I can remember wondering how people can pass it everyday on their way to work. It would be too sad for me.
This monument to all the children who died in the attack was particularly powerful. It tells the story of a girl called Sadoko, who survived the blast when she was a very young girl, but developed leukaemia at 10 years old as a result of radiation exposure. Japanese folklore says that if you can fold 1,000 paper cranes, then your wish will come true. So she folded cranes every day, some were so small she had to make them with a needle.
But, before she could finish, she died. Her classmates finished the task for her, and the story spread across Japan. Now, strings of paper cranes are kept on display around the monument from all over Japan, and the world. There is a box there where you can donate your cranes, and give information about yourself, and how many cranes you've given, and why etc. The video below these photos shows how many cranes there are already.
And this last place I saw was very emotional too. In this mound there are the ashes of 70,000 unidentifiable bodies.
Continuing through the Park, I found a monument remembering all the Korean victims of the bomb. 1 out of 10 victims were Koreans forced to work as slaves in factories in and around Hiroshima.
Rubble surrounded the building, just like it did on the morning of August 6th 1945 at 8.15am, when the bomb exploded 600m above, and 160m south-east of this building, preserving the skeleton of the structure, but incinerating everything, and everyone, inside.
I got back to the hotel at 9pm and happened to find the Hawaiian girl I went for a walk with the previous night outside.
She asked if I wanted to go and see some of Hiroshima's nightlife, and I thought, I might never come here again, so I went with her. We walked to the city centre and found a very relaxed bar/ restaurant place. There, I went crazy and bought a Diet Coke and chocolate brownie.
We met an American English teacher who lives and works in Hiroshima, so I asked how it was working in a medium-sized city. He said Tokyo was too much for him, but Hiroshima was a good size. He did say that people here weren't very keen on Americans though, and after my afternoon, I could kind of understand why people here might dislike any white people.
We chatted there until gone midnight, and then I decided I really had to get back, as I had yet another busy day to come. The Hawaiian girl and I started to walk back, but halfway she decided to go and meet that guy again, so I walked the rest of the way by myself.

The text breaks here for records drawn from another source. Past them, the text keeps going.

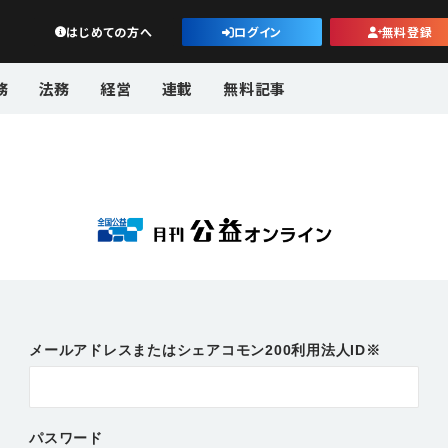
公益・一般法人オンライン
はじめての方へ
ログイン
無料登録
務
法務
経営
連載
無料記事
メールアドレスまたはシェアコモン200利用法人ID※
パスワード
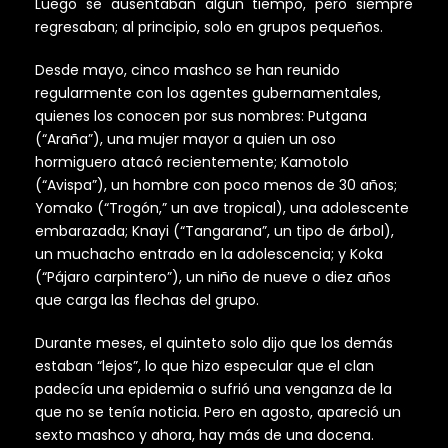
Luego se ausentaban algún tiempo, pero siempre
regresaban; al principio, solo en grupos pequeños.
Desde mayo, cinco mashco se han reunido
regularmente con los agentes gubernamentales,
quienes los conocen por sus nombres: Putgana
(“Araña”), una mujer mayor a quien un oso
hormiguero atacó recientemente; Kamotolo
(“Avispa”), un hombre con poco menos de 30 años;
Yomako (“Trogón,” un ave tropical), una adolescente
embarazada; Knayi (“Tangarana”, un tipo de árbol),
un muchacho entrado en la adolescencia; y Koka
(“Pájaro carpintero”), un niño de nueve o diez años
que carga las flechas del grupo.
Durante meses, el quinteto solo dijo que los demás
estaban “lejos”, lo que hizo especular que el clan
padecía una epidemia o sufrió una venganza de la
que no se tenía noticia. Pero en agosto, apareció un
sexto mashco y ahora, hay más de una docena.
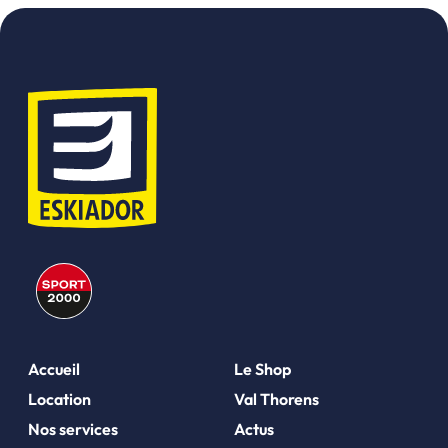
Accueil
Le Shop
Location
Val Thorens
Nos services
Actus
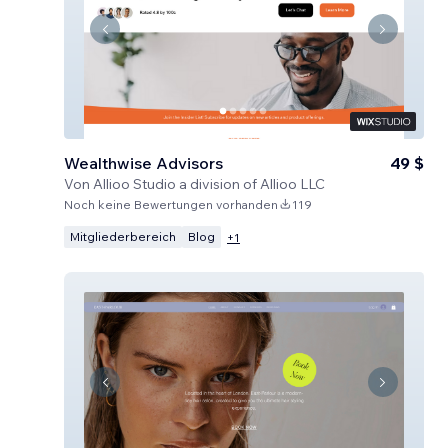
Wealthwise Advisors
49 $
Von
Allioo Studio a division of Allioo LLC
Noch keine Bewertungen vorhanden
119
Mitgliederbereich
Blog
+
1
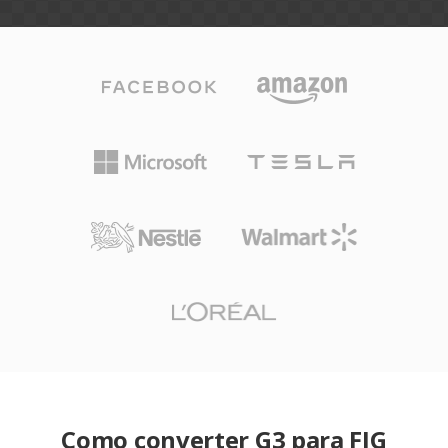
Como converter G3 para FIG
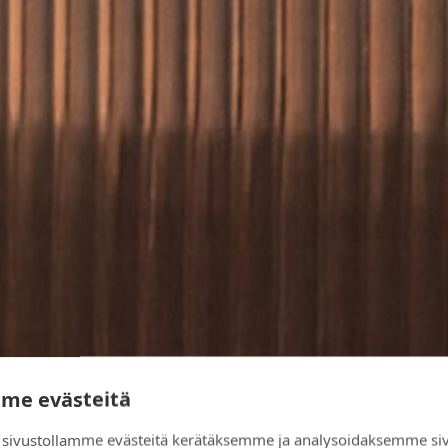
me evästeitä
sivustollamme evästeitä kerätäksemme ja analysoidaksemme si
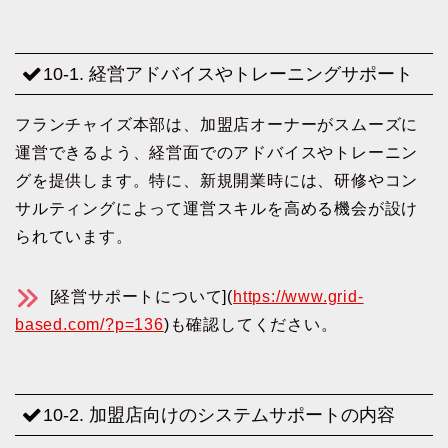
10-1. 経営アドバイスやトレーニングサポート
フランチャイズ本部は、加盟店オーナーがスムーズに
運営できるよう、経営面でのアドバイスやトレーニン
グを提供します。特に、新規開業時には、研修やコン
サルティングによって運営スキルを高める機会が設け
られています。
[経営サポートについて](
https://www.grid-
based.com/?p=136
)も確認してください。
10-2. 加盟店向けのシステムサポートの内容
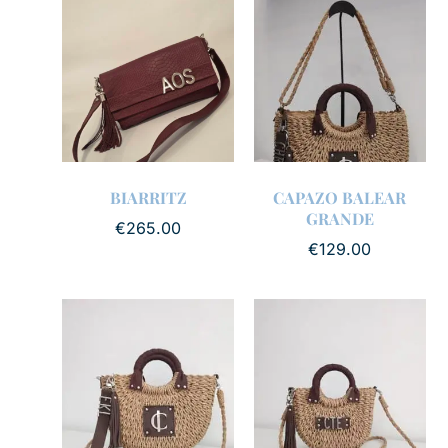
BIARRITZ
CAPAZO BALEAR
GRANDE
€
265.00
€
129.00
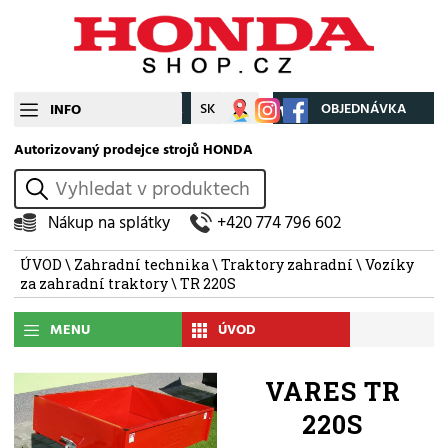
CZ
SK
Můj účet
OBJEDNÁVKA
INFO
Autorizovaný prodejce strojů HONDA
vyhledat
Nákup na splátky
+420 774 796 602
ÚVOD
\
Zahradní technika
\
Traktory zahradní
\
Vozíky
za zahradní traktory
\ TR 220S
MENU
ÚVOD
VARES TR
220S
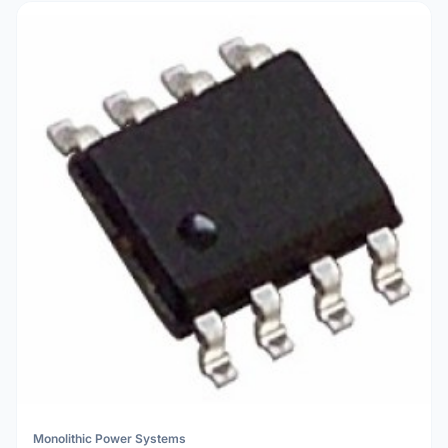
Monolithic Power Systems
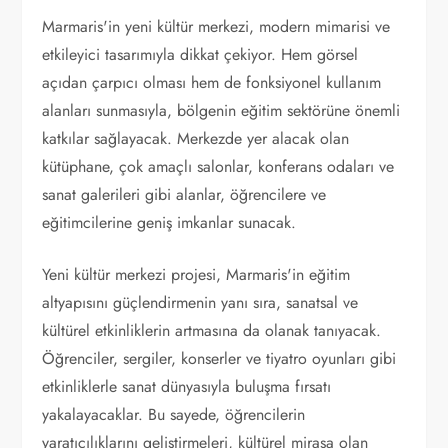
Marmaris'in yeni kültür merkezi, modern mimarisi ve
etkileyici tasarımıyla dikkat çekiyor. Hem görsel
açıdan çarpıcı olması hem de fonksiyonel kullanım
alanları sunmasıyla, bölgenin eğitim sektörüne önemli
katkılar sağlayacak. Merkezde yer alacak olan
kütüphane, çok amaçlı salonlar, konferans odaları ve
sanat galerileri gibi alanlar, öğrencilere ve
eğitimcilerine geniş imkanlar sunacak.
Yeni kültür merkezi projesi, Marmaris'in eğitim
altyapısını güçlendirmenin yanı sıra, sanatsal ve
kültürel etkinliklerin artmasına da olanak tanıyacak.
Öğrenciler, sergiler, konserler ve tiyatro oyunları gibi
etkinliklerle sanat dünyasıyla buluşma fırsatı
yakalayacaklar. Bu sayede, öğrencilerin
yaratıcılıklarını geliştirmeleri, kültürel mirasa olan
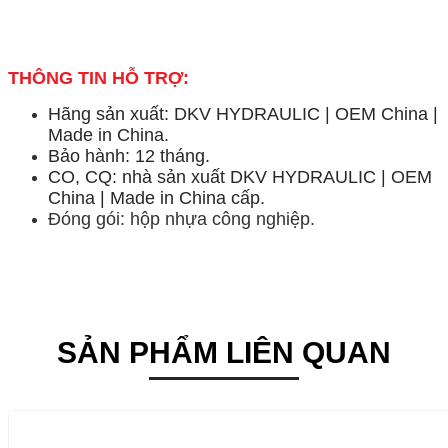
THÔNG TIN HỖ TRỢ:
Hãng sản xuất: DKV HYDRAULIC | OEM China |
Made in China.
Bảo hành: 12 tháng.
CO, CQ: nhà sản xuất DKV HYDRAULIC | OEM
China | Made in China cấp.
Đóng gói: hộp nhựa công nghiệp.
SẢN PHẨM LIÊN QUAN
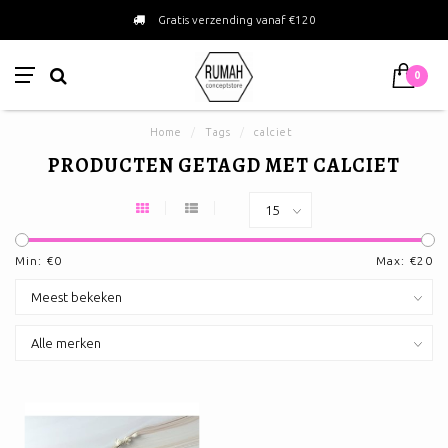
Gratis verzending vanaf €120
0
Home
/
Tags
/
calciet
PRODUCTEN GETAGD MET CALCIET
Min: €
0
Max: €
20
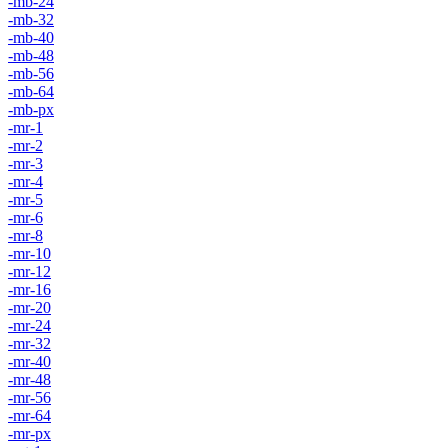
-mb-24
-mb-32
-mb-40
-mb-48
-mb-56
-mb-64
-mb-px
-mr-1
-mr-2
-mr-3
-mr-4
-mr-5
-mr-6
-mr-8
-mr-10
-mr-12
-mr-16
-mr-20
-mr-24
-mr-32
-mr-40
-mr-48
-mr-56
-mr-64
-mr-px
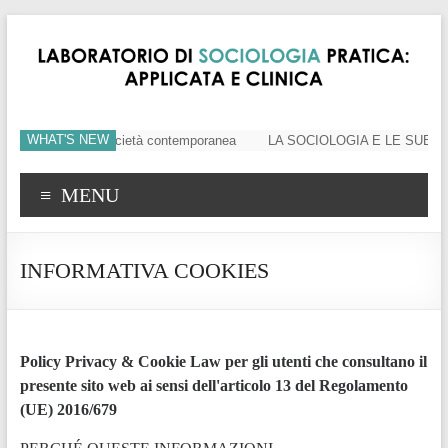
WHAT'S NEW
mi sociali nella società contemporanea
LA SOCIOLOGIA E LE SUE RAPPRESE
MENU
INFORMATIVA COOKIES
Policy Privacy & Cookie Law per gli utenti che consultano il
presente sito web ai sensi dell'articolo 13 del Regolamento
(UE) 2016/679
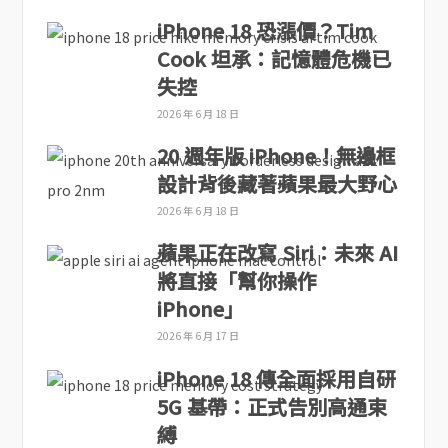
iPhone 18 恐漲價？Tim
Cook 坦承：記憶體危機已
失控
2026 年 6 月 18 日
20 週年版 iPhone！無邊框
設計背後藏著蘋果最大野心
2026 年 6 月 18 日
蘋果正在改寫 Siri：未來 AI
將直接「幫你操作
iPhone」
2026 年 6 月 17 日
iPhone 18 傳全面採用自研
5G 基帶：正式告別高通束
縛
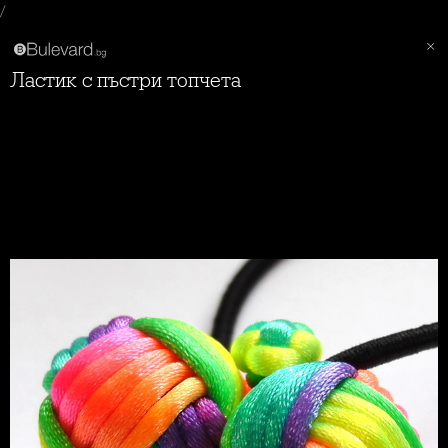
/
Ластик с пъстри топчета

Because it was dark and everything looked different, I lost my way and had to ask someone for directions. He pointed me in the right direction and I headed off, but then he caught up with me and said he wasn't quite sure if he was right. He didn't speak much English so our conversation was in Japanese.
Even once I knew my way, he insisted on coming all the way to the hotel with me. I don't know how far it was from his home, but he was very kind to come with me and make sure that I was safe.
Despite the language barrier, we managed to have a good conversation, and he told me a little about living in Hiroshima.
Once I was back in my room, I had a quick shower and then settled down into bed. But I didn't sleep very well. It was so hot and humid that if two parts of my body touched for a while, they both became drenched in sweat. The worst part was the inside of my elbow.
It was a mixed day. There was the wonder and beauty of Miyajima, and the power and sadness of the Peace Park.
One thing was sure - it was unforgettable.